This section of the book is from "The Complete Herbalist" by Dr. O. Phelps Brown. Also available from Amazon: The Complete Herbalist: The People Their Own Physicians By The Use Of Nature's Remedies.
COMMON NAMES. Yellow Jessamine, Woodbine, Wild Jessamine.
MEDICINAL PART. The root.
Description. -- This plant has a twining, smooth, glabrous stem, with opposite, perennial, lanceolate, entire leaves, which are dark green above and pale beneath. The flowers are yellow, and have an agreeable odor. Calyx is very small, with five sepals, corolla funnel-shaped, stamens five, pistils two, and the fruit a two-celled capsule.
History. -- Yellow jessamine abounds throughout the Southern States, growing luxuriantly, and climbing from tree to tree, forming an agreeable shade. It is cultivated as an ornamental vine, and flowers from March to May. The root yields its virtues to water and alcohol. Gelsemin is its active principle. It also contains a fixed oil, acrid resin, yellow coloring matter, a heavy volatile oil, a crystalline substance, and salts of potassa, lime, magnesia, iron, and silica.

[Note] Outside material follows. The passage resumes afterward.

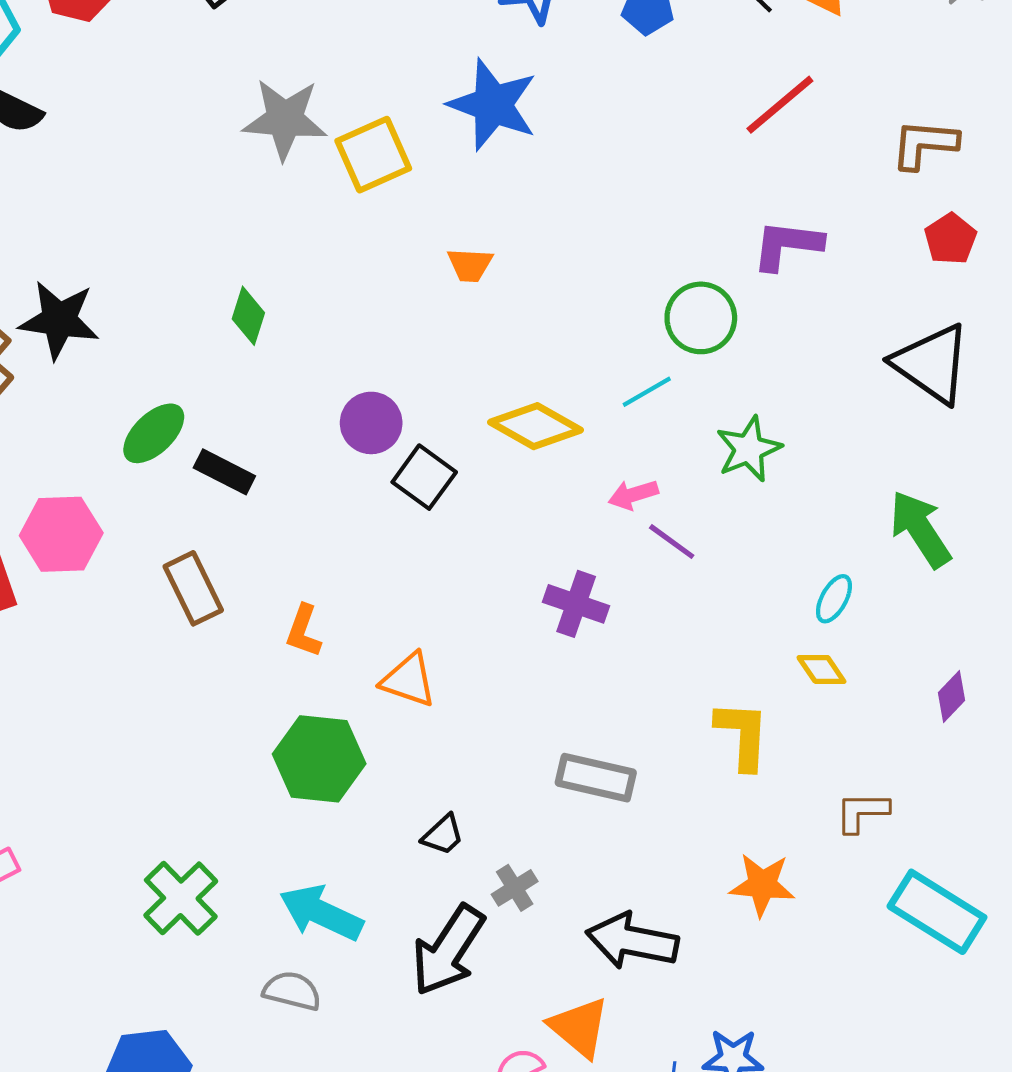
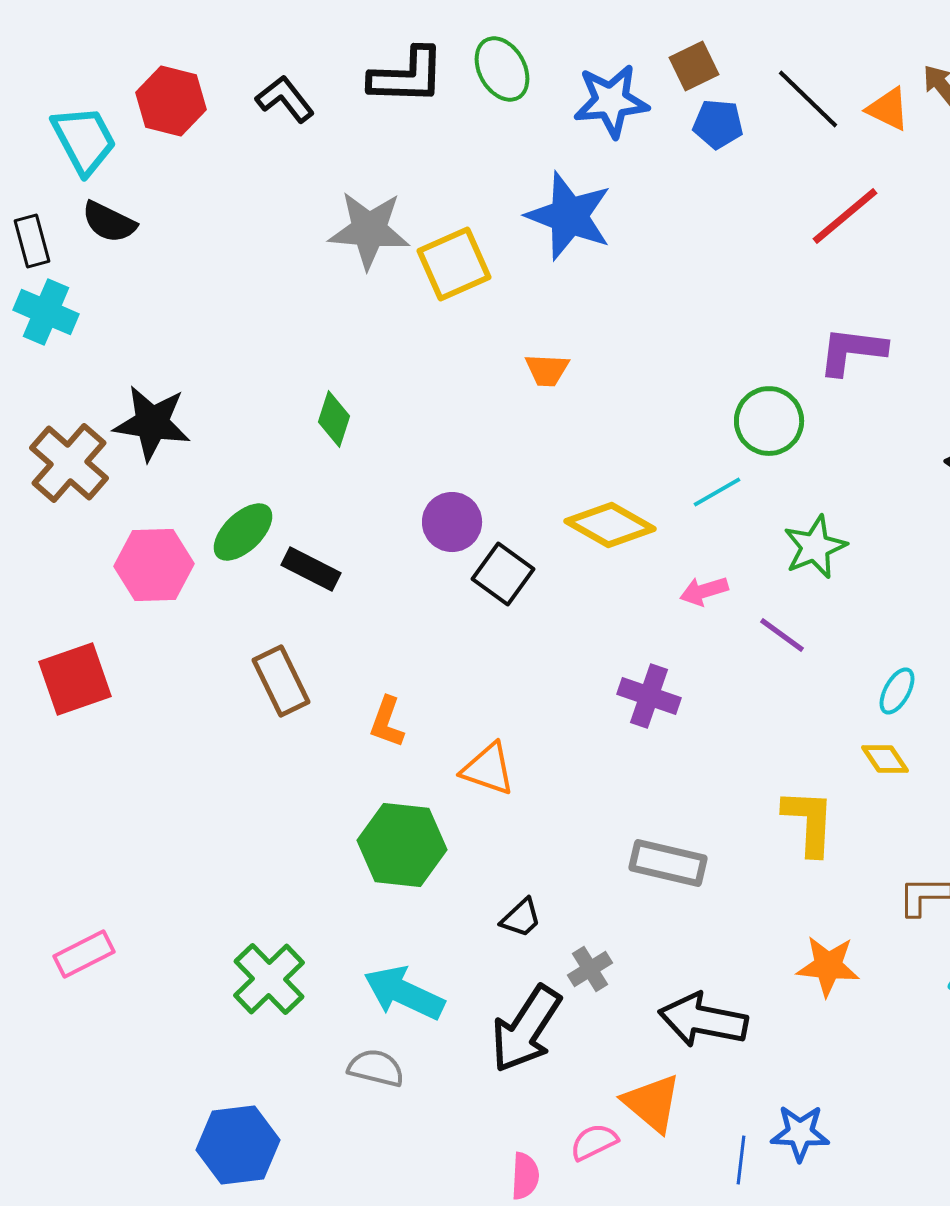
pink hexagon: (61, 534) -> (154, 565), moved
purple line: (672, 542) -> (782, 635), moved

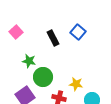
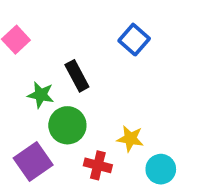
black rectangle: (53, 38) -> (77, 76), moved

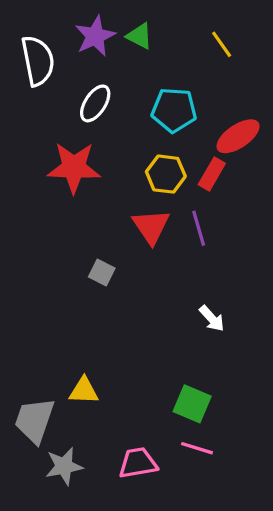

Properties and Uses. -- It is an unrivalled febrifuge, possessing relaxing and antispasmodic properties. It is efficacious in nervous and bilious headache, colds, pneumonia, hemorrhages, leucorrhoea, ague-cake, but especially in all kinds of fevers quieting all nervous irritability and excitement, equalizing the circulation, promoting perspiration, and rectifying the various secretions, without causing nausea, vomiting, and purging, and is adapted to any stage of the disease. It may follow any preceding treatment with safety. Its effects are clouded vision, double-sightedness, or even complete prostration, and inability to open the eyes. These, however, pass completely off in a few hours, leaving the patient refreshed, and completely restored. When the effects are induced no more of the remedy is required. It is also of great service in various cardiac diseases, spermatorrhoea, and other genital diseases; but its use should be confined entirely to the advice of the physician.
Dose. -- The tincture is the form in which it is employed. The dose is from ten to fifty drops in a wineglass half full of water; to be repeated every two hours, as long as required.